Задание | Перепишите дословно отрывок из текста о Бертолуччи: начните с места, где стоят слова «Большие произведения искусства», и остановитесь после слов «Это дорогого стоит.».

Учебный текст |
Большие произведения искусства всегда вызывают у меня желание работать, не подавляют, а, напротив, рождают прилив творческих сил, возбуждают, дают надежду, веру в то, что ты тоже на что‑то способен. Если кому‑то своими картинами я дал желание снимать и делать лучше, это для меня высшая похвала. Самая дорогая фотография, которая у меня есть, – улыбающийся Бернардо Бертолуччи и внизу его подпись: «Портрет итальянского кинематографиста после просмотра «Дяди Вани». Андрей, благодарю тебя за две вещи: ты вернул мне желание снимать кино и я нашел истинного брата в искусстве. Бернардо». Это дорогого стоит.

Мы познакомились с Бертолуччи, когда он снял «Конформиста». Тогда он посмотрел «Дядю Ваню»: видимо, ему запомнились кадры выставленных оконных рам в коридоре, запакованных вещей. Позднее, в «Последнем танго в Париже», я увидел перекличку с этими кадрами; квартира героя пронизана той же атмосферой запустения, умирания.

Исходные материалы |

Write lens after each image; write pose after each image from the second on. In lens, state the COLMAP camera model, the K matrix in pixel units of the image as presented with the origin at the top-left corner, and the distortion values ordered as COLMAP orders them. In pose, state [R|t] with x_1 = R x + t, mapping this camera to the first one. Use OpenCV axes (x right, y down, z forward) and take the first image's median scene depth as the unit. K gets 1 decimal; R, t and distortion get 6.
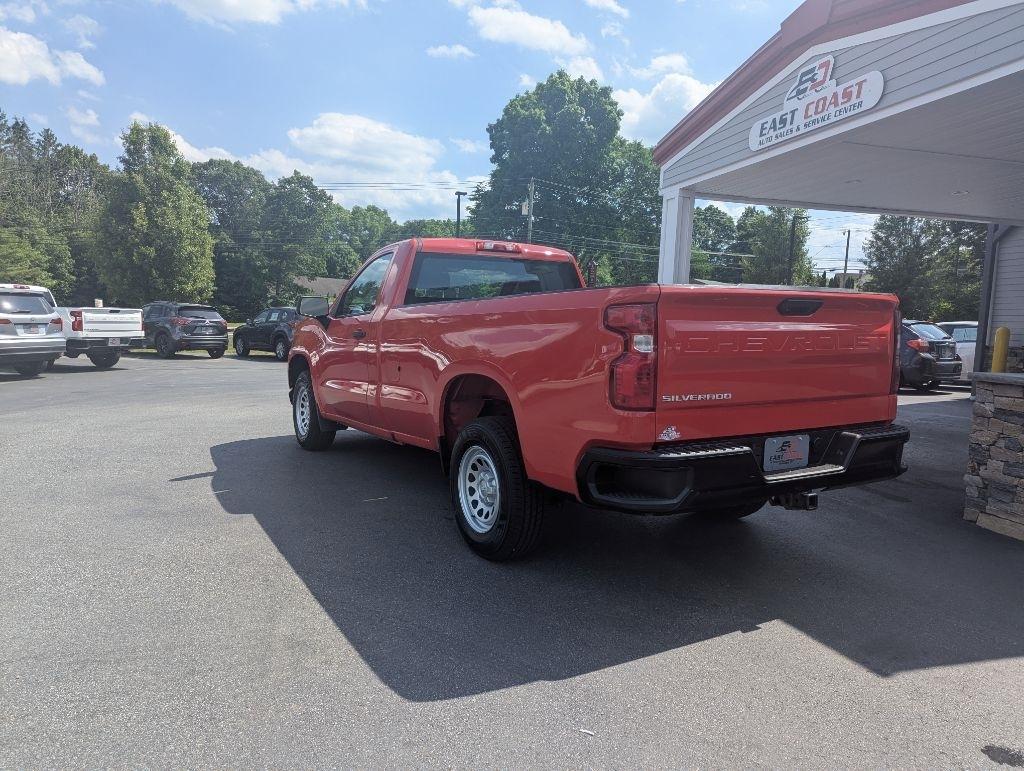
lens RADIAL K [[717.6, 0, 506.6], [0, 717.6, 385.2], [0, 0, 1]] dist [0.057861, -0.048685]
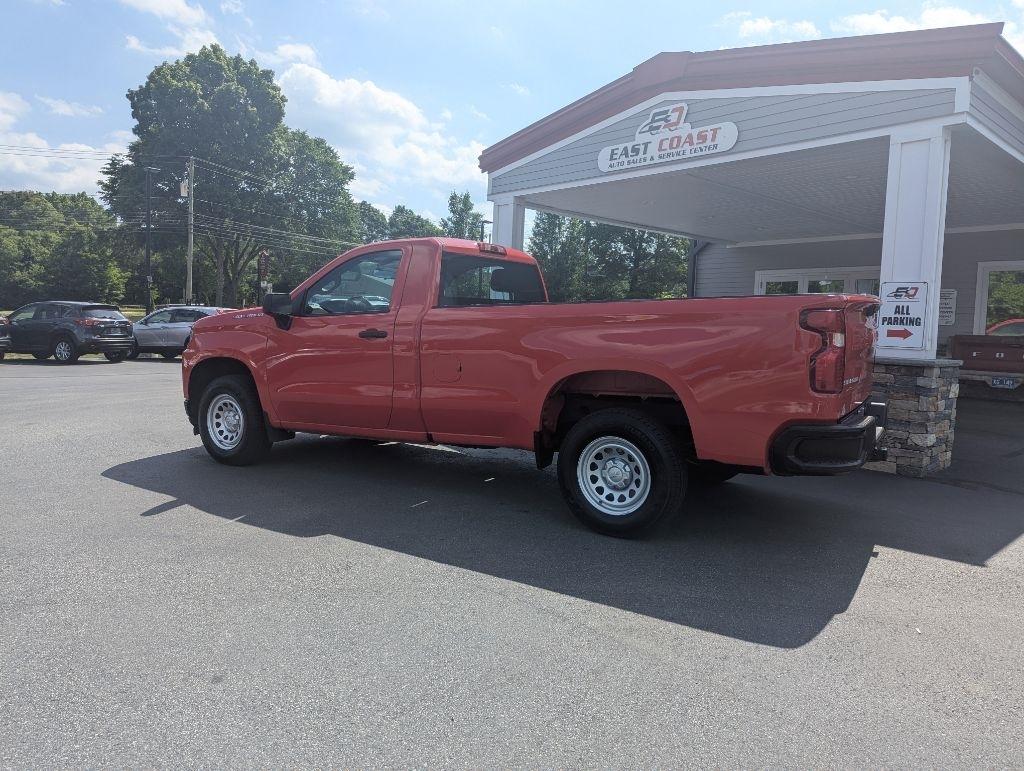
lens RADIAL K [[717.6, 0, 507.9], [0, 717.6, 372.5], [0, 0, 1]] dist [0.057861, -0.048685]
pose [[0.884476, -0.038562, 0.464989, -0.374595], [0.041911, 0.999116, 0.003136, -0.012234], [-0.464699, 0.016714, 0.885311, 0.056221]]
--
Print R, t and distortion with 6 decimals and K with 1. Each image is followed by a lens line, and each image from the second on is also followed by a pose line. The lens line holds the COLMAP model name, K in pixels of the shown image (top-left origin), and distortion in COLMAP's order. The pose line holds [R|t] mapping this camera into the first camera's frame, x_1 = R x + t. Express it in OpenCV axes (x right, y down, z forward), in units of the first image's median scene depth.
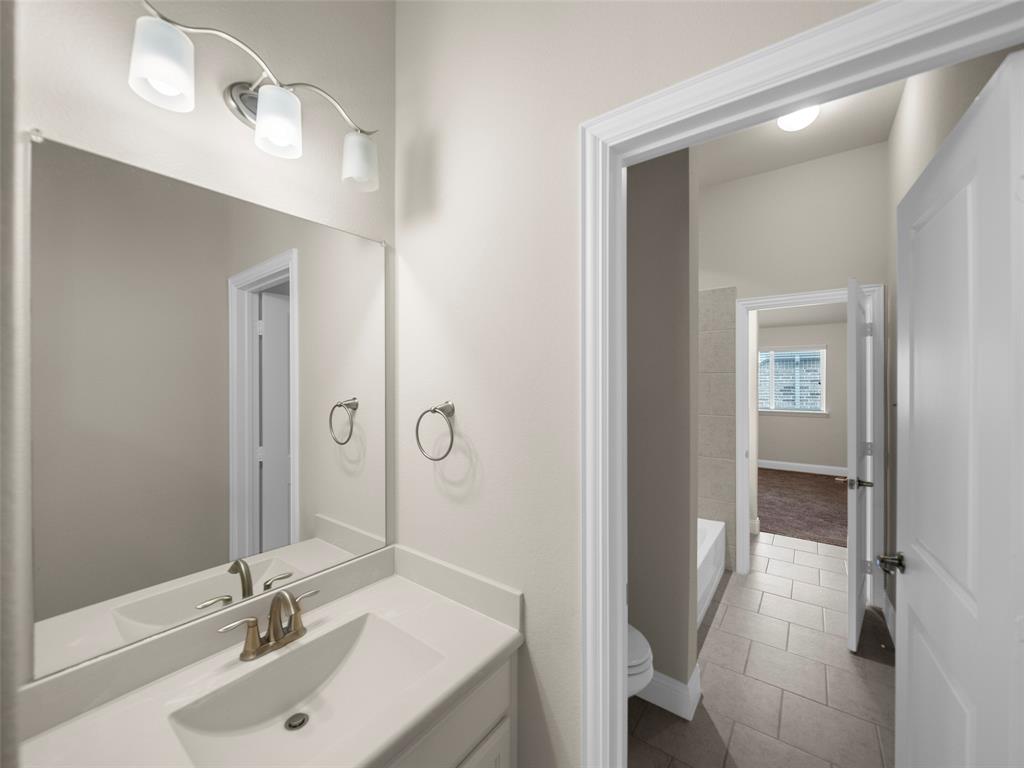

Ответ |
Большие произведения искусства всегда вызывают у меня желание работать, не подавляют, а, напротив, рождают прилив творческих сил, возбуждают, дают надежду, веру в то, что ты тоже на что‑то способен. Если кому‑то своими картинами я дал желание снимать и делать лучше, это для меня высшая похвала. Самая дорогая фотография, которая у меня есть, – улыбающийся Бернардо Бертолуччи и внизу его подпись: «Портрет итальянского кинематографиста после просмотра «Дяди Вани». Андрей, благодарю тебя за две вещи: ты вернул мне желание снимать кино и я нашел истинного брата в искусстве. Бернардо». Это дорогого стоит.